**Tarea 1**
Según el texto de lectura, ¿qué novela lee el chico del tren y quién es su autor?
**Tarea 2**
Edita el fragmento del texto de lectura que va de "Tan concentrado está" a "lo llevarán lejos.", ambos incluidos, y sustituye "ingeniería" por "arquitectura".

**Texto de lectura**

El chico mantiene la vista fija en el libro abierto, ajeno al paso de las estaciones. Alrededor, muchos duermen, los párpados pesados y la boca floja. Otros interrogan el paisaje que se descorre tras la ventanilla. Es temprano y nadie habla. Blackberry en mano, algunos responden los primeros correos del día. Algo nos hermana en el tren mañanero. El vagón vivorea y los cuerpos se mecen en una ajustada coreografía, espigas en un campo de trigo barrido por el viento.

En una sacudida, el chico levanta los brazos, y veo la tapa del libro: En el camino , de Jack Kerouac. Tiene unos veinte años. Viste un jean, una camisa, y carga una mochilita en la espalda. La afeitada limpia, los zapatos nuevos, la mirada transparente hacen pensar en una infancia de jardines y bicicletas, en colegios privados, en una adolescencia al reparo de las asperezas del mundo. ¿Qué hace con ese libro entre las manos? ¿Por qué no lee un tratado de marketing o un manual de computación? ¿Cómo llegó esa novela a su poder? ¿Qué efectos puede provocar en estos días esa prosa afiebrada?

Tan concentrado está en la lectura que puedo mirarlo sin disimulo. Imagino que esa historia desaforada de viajes y amistad, esa celebración del instante, esa sed que no se calma, le provoca algo parecido a lo que me provocó a mí hace treinta años. Imagino que deja atrás a su novia del secundario, sus estudios de ingeniería, la perplejidad de sus padres, y con un bolso liviano saca pasaje de ida para entregarse a caminos que lo llevarán lejos.

Imagino que andará por pueblos y ciudades donde recalará unos días, unas semanas; en todo caso, el tiempo justo para no acabar atado a nada y para conocerlos más con el ojo de la golondrina que pasa que con la gravedad de la repetición y la costumbre. Imagino que un día adivinará que esa distancia anula lo distintivo para reconocer una evidencia mayor: cada sitio es diferente, cada esquina tiene su color, pero la calle, la plaza, el banco de los amantes, los granos de arena que el padre echa en el balde del hijo y hasta la sonrisa de ese chico son siempre las mismas, igual en Denver que en Arequipa, igual en Recife que en Almería.

Cuando vuelva, meses después, años después, ya nada será igual. Conseguirá empleo. Estudiará. Conocerá una chica. Se casará. Tendrá un hijo. Otro. Con mucho esfuerzo, dejará el piso para mudarse a una casa con un pequeño jardín. Verá crecer las flores y las verá morir. Verá crecer a sus hijos. Y cuando lo adormezca la rutina, en el tren que tomará todos los días para ir a su trabajo encontrará, una mañana cualquiera, a un chico que lee el mismo libro que él leyó treinta años antes. Y sentirá que aunque ya haya jugado buena parte del partido, aunque el corazón parezca cansado, todavía tiene en su puño todas las posibilidades de su vida.

**Líneas extraídas**

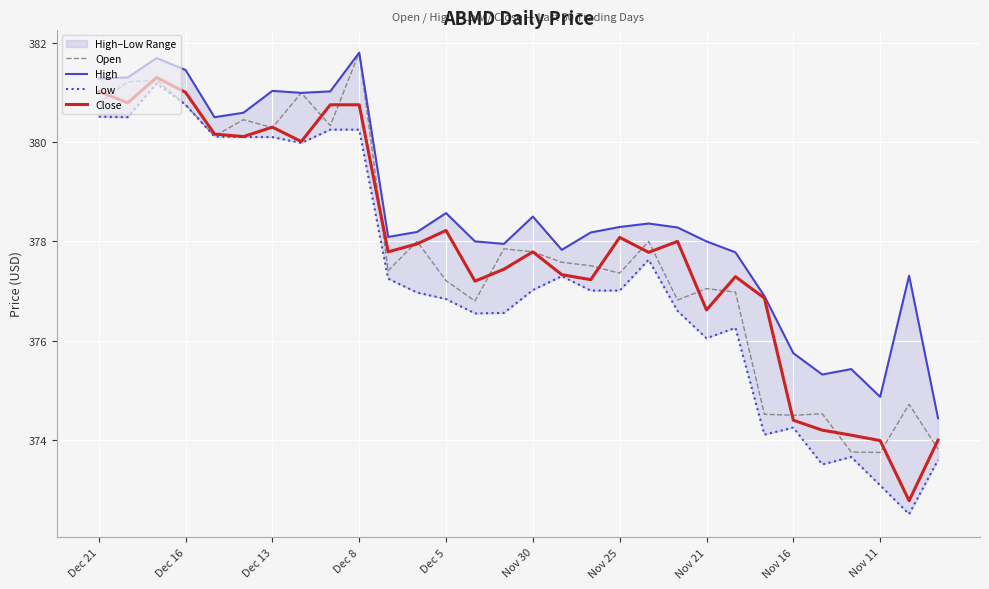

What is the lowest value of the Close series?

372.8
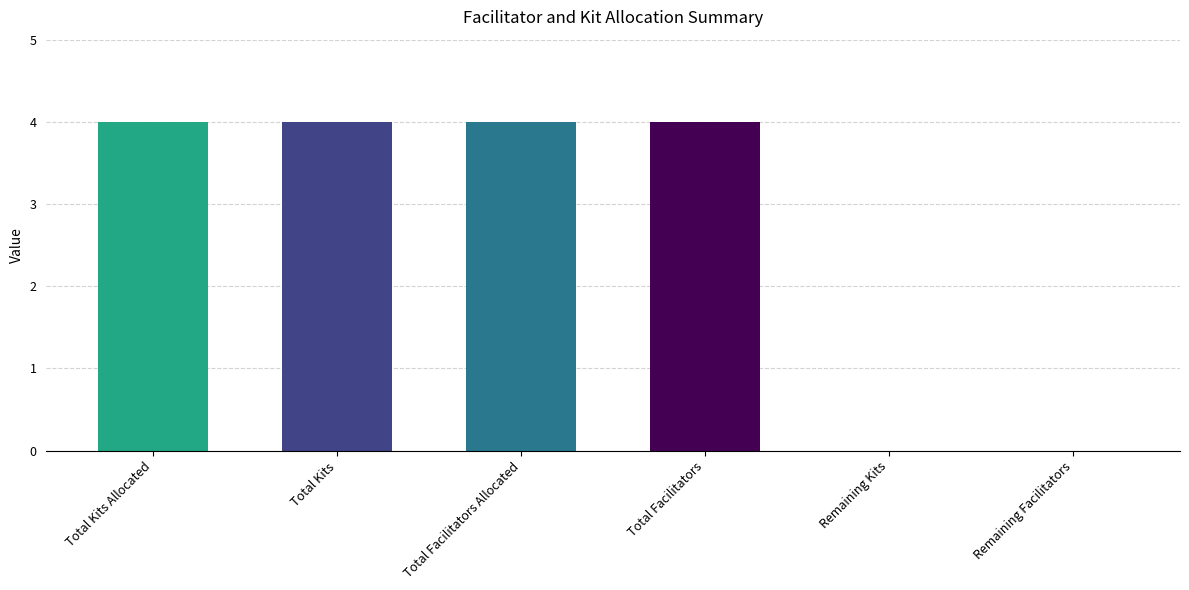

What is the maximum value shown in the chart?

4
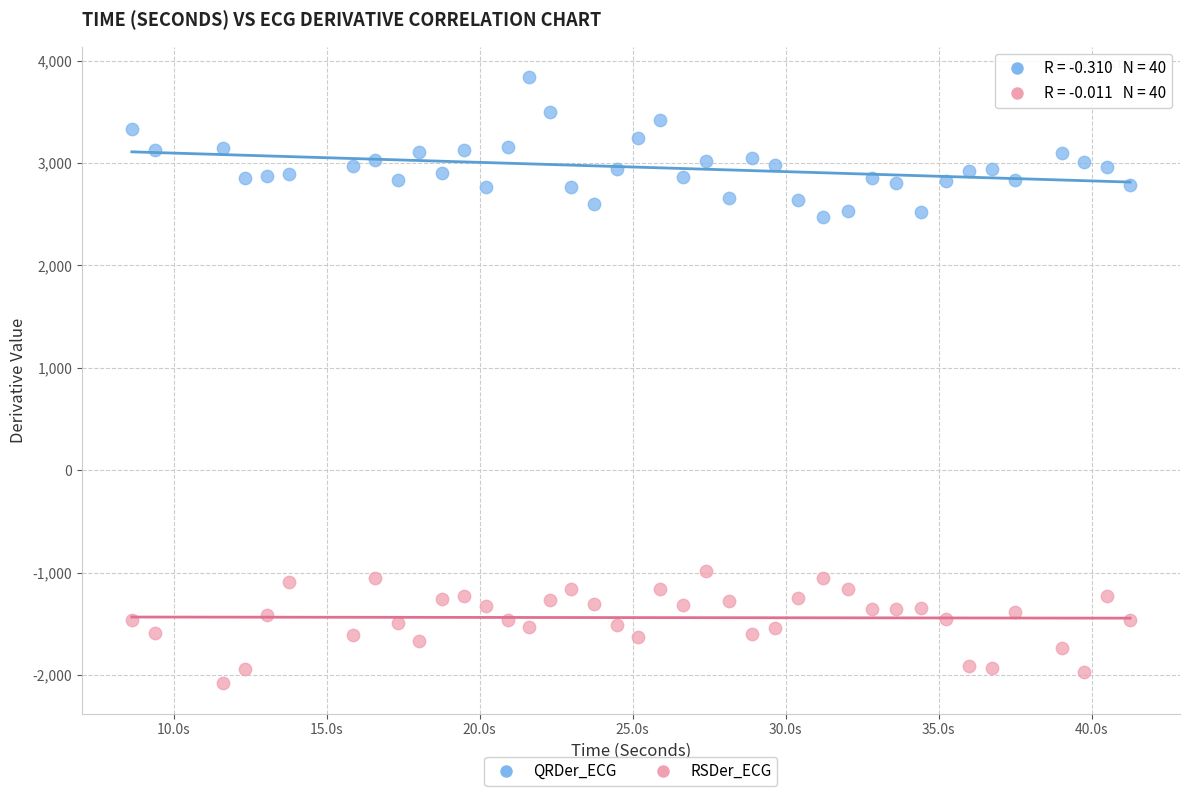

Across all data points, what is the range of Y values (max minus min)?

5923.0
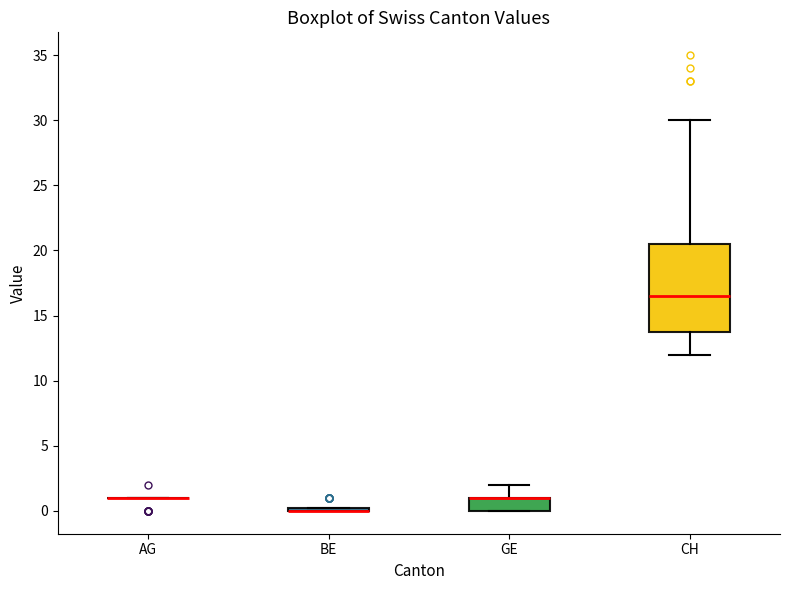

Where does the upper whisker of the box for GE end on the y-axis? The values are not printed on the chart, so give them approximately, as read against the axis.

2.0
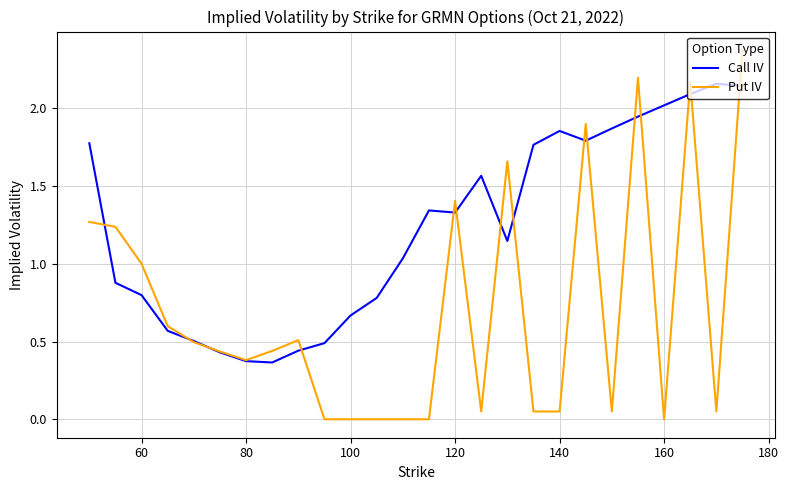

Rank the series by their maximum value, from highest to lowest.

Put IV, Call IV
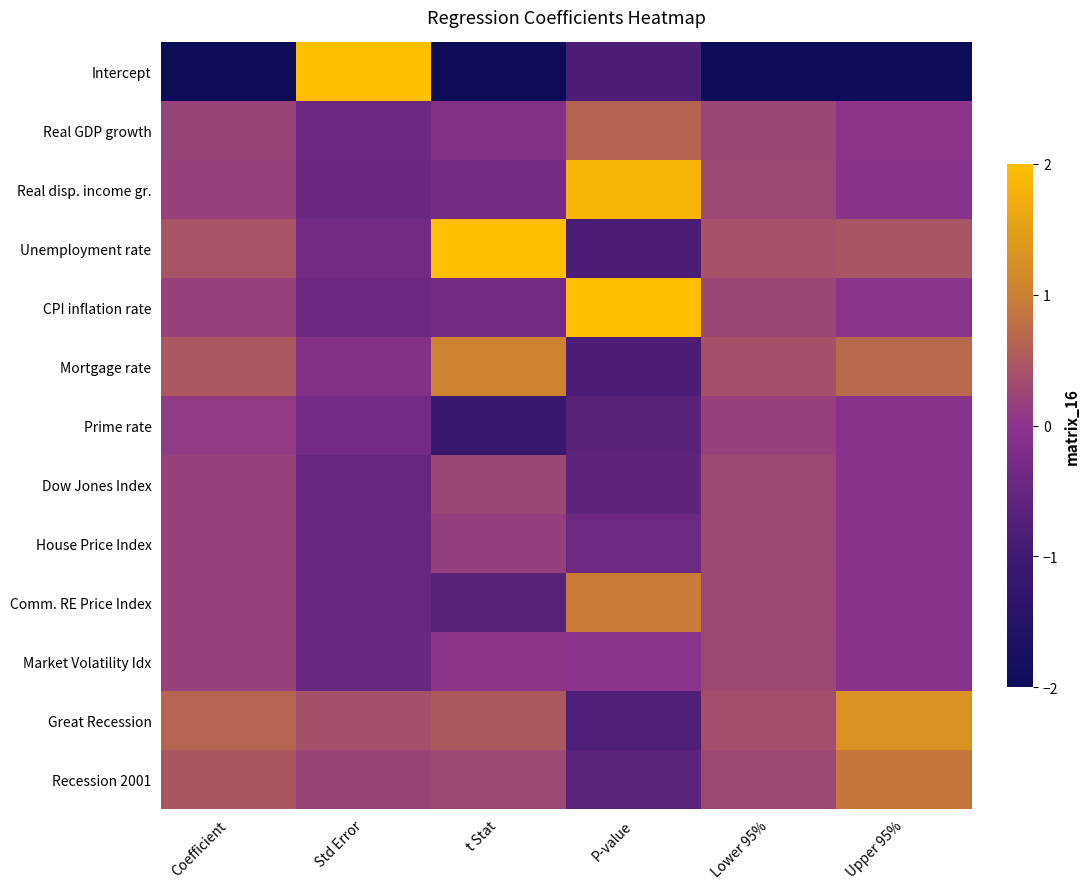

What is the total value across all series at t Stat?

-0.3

**Respuesta 1**
En el camino, de Jack Kerouac.

**Respuesta 2**
Tan concentrado está en la lectura que puedo mirarlo sin disimulo. Imagino que esa historia desaforada de viajes y amistad, esa celebración del instante, esa sed que no se calma, le provoca algo parecido a lo que me provocó a mí hace treinta años. Imagino que deja atrás a su novia del secundario, sus estudios de arquitectura, la perplejidad de sus padres, y con un bolso liviano saca pasaje de ida para entregarse a caminos que lo llevarán lejos.